Imaginemos un bebé de unos 10 meses de edad gateando por el suelo de su casa. Es lo normal a esa edad. El pequeño está fascinado con todo lo que le rodea. Todo es nuevo. Todo es sorprendente. Pero, para él, lo más importante es que muchas cosas están a su alcance y las puede tocar y conocer por sí mismo, aunque algunas veces caiga rodando por el suelo porque no sabe coordinar y calcular sus movimientos. Este bebé no es muy diferente a una persona adulta si lo vemos como una metáfora. El adulto, cuando se hace mayor, avanza como puede en medio de la vida. Busca y quiere conocer. A veces se cae en el intento. Y vuelve de nuevo a gatear en busca de nuevos horizontes y posibilidades.
Volvamos al bebé. Este pequeño explorador se encuentra a veces con sorpresas. Un objeto nuevo que llama su atención por ser desconocido para él y que, por la ley de la curiosidad, se siente atraído hacia él para tocarlo con sus propias manos.
En situaciones como ésta, el bebé experimenta una gran frustración. Cuando acerca sus deditos al enchufe, con la idea de introducirlos en los agujeros, oye un grito de alarma de su padre/madre y a continuación siente su brazo agarrándolo con fuerza y alejándolo de allí. A continuación, escucha unas palabras nada agradables de su progenitor advirtiéndole que no se acerque a éso, que no lo toque, porque hace daño. A partir de ése momento el bebé sentirá una inquietud por conocer personalmente y tocar con sus propias manos aquello que había visto, pero ahora ya sabe también que aquello es peligroso.
Dios, nuestro Padre, es así con nosotros. Cuando nos advierte del pecado, no se ha inventado un catálogo de cosas prohibidas para restringirnos nuestra libertad. Dios no hace mas que recordarnos las cosas que objetivamente nos hacen mal. El enchufe no es un capricho del padre/madre que se tiene reservado para él y del que priva a su bebé, restándole su libertad. Es que él sabe que si su bebé introduce los dedos en él se electrocuta y se muere. Y no está dispuesto a que éso pase. Y hará lo imposible por evitar que su hijo se acerque al enchufe. Porque quiere a su hijo. El enchufe no electrocuta porque se le haya ocurrido al padre/madre, sino porque lleva corriente eléctrica y el cuerpo humano es un conductor de la electricidad porque está formado mayoritariamente por agua. Y el padre lo sabe. Dios también.

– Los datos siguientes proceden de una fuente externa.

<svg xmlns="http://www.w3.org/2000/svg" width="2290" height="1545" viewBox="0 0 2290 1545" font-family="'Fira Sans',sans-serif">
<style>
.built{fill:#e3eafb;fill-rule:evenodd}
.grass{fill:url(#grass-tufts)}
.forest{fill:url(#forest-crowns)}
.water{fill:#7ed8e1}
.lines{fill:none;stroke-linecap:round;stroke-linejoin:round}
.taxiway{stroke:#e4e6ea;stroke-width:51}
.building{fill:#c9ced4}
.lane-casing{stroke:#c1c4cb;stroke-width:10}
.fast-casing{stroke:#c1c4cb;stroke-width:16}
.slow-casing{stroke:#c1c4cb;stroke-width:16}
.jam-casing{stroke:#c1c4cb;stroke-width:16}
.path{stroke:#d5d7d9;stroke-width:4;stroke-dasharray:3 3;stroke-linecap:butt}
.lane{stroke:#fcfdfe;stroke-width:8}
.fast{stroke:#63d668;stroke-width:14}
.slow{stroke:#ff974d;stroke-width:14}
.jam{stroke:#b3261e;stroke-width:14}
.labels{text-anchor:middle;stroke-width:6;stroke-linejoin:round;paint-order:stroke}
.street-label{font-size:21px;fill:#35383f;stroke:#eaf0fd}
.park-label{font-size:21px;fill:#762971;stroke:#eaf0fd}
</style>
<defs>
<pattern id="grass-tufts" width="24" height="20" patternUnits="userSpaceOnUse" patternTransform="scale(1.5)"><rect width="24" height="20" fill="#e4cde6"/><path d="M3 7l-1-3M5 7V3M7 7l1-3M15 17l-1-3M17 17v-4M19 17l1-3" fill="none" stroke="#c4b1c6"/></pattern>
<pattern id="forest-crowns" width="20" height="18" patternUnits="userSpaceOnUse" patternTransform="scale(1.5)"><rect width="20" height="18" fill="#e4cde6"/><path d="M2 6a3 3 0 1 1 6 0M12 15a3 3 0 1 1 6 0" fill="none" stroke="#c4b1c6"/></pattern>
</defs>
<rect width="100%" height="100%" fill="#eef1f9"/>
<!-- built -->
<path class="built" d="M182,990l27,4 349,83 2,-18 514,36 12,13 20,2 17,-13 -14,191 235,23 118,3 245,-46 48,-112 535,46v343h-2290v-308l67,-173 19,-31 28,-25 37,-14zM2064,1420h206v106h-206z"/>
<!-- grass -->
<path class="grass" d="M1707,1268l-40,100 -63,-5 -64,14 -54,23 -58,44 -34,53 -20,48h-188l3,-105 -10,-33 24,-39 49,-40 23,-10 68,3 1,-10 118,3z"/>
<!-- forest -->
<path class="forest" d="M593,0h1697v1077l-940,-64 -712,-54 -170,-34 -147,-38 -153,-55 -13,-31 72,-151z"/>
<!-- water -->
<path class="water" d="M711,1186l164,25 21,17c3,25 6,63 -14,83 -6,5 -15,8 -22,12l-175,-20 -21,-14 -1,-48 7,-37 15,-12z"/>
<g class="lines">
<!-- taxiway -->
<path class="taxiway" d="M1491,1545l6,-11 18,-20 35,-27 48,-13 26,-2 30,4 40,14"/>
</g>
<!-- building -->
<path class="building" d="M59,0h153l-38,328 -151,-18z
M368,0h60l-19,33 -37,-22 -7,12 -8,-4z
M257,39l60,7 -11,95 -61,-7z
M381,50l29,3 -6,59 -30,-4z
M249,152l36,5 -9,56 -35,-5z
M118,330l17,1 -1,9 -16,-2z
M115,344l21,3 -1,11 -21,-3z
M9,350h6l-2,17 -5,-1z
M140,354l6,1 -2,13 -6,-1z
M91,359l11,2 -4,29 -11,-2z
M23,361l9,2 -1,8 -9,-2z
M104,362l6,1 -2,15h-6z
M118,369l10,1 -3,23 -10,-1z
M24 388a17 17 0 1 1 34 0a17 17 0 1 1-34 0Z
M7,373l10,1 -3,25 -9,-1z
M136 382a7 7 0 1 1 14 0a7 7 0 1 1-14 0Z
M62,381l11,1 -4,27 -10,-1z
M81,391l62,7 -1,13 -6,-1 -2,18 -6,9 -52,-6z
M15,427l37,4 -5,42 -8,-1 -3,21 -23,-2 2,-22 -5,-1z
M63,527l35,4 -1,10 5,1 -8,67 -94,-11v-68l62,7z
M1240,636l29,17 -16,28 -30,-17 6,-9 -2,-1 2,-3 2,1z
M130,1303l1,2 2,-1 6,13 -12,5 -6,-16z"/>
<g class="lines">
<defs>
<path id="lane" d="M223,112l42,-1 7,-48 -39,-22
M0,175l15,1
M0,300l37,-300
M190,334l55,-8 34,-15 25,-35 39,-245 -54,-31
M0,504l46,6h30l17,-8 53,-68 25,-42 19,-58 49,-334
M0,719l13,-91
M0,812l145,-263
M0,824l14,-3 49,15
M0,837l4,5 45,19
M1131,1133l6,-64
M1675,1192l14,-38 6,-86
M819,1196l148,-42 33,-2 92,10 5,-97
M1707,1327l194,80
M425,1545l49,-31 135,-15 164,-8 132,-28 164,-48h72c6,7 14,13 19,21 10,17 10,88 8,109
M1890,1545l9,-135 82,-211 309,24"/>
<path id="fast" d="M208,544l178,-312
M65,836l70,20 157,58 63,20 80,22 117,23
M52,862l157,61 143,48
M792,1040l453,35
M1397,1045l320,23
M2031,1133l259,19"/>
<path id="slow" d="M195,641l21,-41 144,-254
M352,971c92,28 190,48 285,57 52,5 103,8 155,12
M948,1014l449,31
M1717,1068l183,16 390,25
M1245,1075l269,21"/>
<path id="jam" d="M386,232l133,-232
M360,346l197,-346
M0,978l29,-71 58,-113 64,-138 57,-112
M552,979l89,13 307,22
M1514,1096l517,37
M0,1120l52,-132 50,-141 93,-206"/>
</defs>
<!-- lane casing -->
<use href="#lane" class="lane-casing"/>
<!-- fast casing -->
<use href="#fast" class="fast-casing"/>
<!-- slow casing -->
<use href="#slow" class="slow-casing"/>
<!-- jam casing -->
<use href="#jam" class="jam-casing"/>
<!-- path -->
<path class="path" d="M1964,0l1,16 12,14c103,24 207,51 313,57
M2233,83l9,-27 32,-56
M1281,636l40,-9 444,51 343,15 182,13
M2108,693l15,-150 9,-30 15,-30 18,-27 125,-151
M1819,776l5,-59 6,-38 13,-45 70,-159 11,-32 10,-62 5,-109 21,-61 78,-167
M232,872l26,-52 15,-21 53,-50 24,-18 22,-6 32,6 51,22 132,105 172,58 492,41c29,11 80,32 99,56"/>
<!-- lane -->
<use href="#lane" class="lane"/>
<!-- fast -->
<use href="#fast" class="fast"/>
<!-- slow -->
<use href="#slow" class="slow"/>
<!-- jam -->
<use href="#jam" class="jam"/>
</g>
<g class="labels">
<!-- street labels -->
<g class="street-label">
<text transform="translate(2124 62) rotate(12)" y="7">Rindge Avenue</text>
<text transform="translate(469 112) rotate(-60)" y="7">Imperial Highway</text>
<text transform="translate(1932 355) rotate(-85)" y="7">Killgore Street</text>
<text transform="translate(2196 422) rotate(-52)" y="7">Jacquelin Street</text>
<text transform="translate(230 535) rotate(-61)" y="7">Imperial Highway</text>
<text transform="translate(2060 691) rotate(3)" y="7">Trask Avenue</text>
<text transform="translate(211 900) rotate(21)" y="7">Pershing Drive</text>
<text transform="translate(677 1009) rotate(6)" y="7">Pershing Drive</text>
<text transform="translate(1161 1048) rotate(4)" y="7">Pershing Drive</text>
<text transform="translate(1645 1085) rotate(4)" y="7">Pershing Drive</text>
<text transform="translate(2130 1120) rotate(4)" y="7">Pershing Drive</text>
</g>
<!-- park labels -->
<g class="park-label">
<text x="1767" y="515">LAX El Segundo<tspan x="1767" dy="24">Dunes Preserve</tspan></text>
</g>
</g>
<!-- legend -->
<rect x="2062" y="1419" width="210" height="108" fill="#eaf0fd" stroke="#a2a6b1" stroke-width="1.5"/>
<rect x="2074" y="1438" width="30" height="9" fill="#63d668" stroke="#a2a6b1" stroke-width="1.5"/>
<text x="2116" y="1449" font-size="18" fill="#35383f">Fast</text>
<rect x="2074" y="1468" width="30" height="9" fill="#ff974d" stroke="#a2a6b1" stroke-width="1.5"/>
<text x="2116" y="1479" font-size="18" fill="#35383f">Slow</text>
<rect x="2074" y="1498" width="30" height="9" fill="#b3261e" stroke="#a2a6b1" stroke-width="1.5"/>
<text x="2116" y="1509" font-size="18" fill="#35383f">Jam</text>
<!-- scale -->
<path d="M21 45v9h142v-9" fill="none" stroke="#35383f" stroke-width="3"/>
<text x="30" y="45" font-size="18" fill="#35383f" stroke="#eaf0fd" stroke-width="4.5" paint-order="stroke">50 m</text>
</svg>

Dios no se ha inventado un catálogo de pecados que resten parcelas de libertad a sus hijos porque se siente celoso de ellos. El mal existe antes de que Dios se lo haya advertido al hombre. Dios no se lo ha inventado. Él sólo hace que recordárselo a sus hijos para evitar que mueran lentamente por su acción. Y la Iglesia, la Madre, nos ayuda en esta misión. Enemistarse con un hermano es un mal en sí mismo porque nos hace aborrecer a nuestra propia carne, no porque se lo haya inventado Dios. Agredir a una persona es un mal porque causa un daño moral y físico al prójimo, que es nuestro hermano, y a nosotros mismos, no porque se lo haya inventado Dios. Robarle también es un mal porque le provocamos un daño, y también a nosotros. Adulterar con una mujer/hombre es un mal en sí mismo porque rompe la unidad de la carne consagrada en el matrimonio y causa un daño moral muy difícil de reparar en el cónyuge, en el/la amante y en nosotros mismos. Etc, etc, etc
Si el bebé finalmente desobedece a su padre/madre y consigue meter los dedos en el enchufe, probablemente morirá electrocutado. Le habrá matado la electricidad, no su padre/madre que le advirtieron de las consecuencias de tocarlo. Cuando Dios nos advierte del peligro del pecado es que sabe que moriremos en él. A diferencia del bebé, lo haremos lentamente, poco a poco, sin darnos cuenta, desobedeciendo cada vez más a nuestro padre/madre y exponiéndonos cada vez a más peligros que desconocemos. Por tanto, el padre que aparta a su bebé del enchufe no es un juez que condena a su hijo a no tocarlo. Es un padre que lucha por la vida de su hijo. Dios no condena a nadie porque Él es Amor. Y no puede condenar a sus hijos porque son sus hijos. El hombre se condena al pecado y a la muerte por sí mismo. El pecado engendra en sí mismo la muerte, como una semilla que irremediablemente va germinando dentro de nosotros. El pecado es el que nos condena, no Dios. El enchufe es el que electrocuta al bebé, no su padre.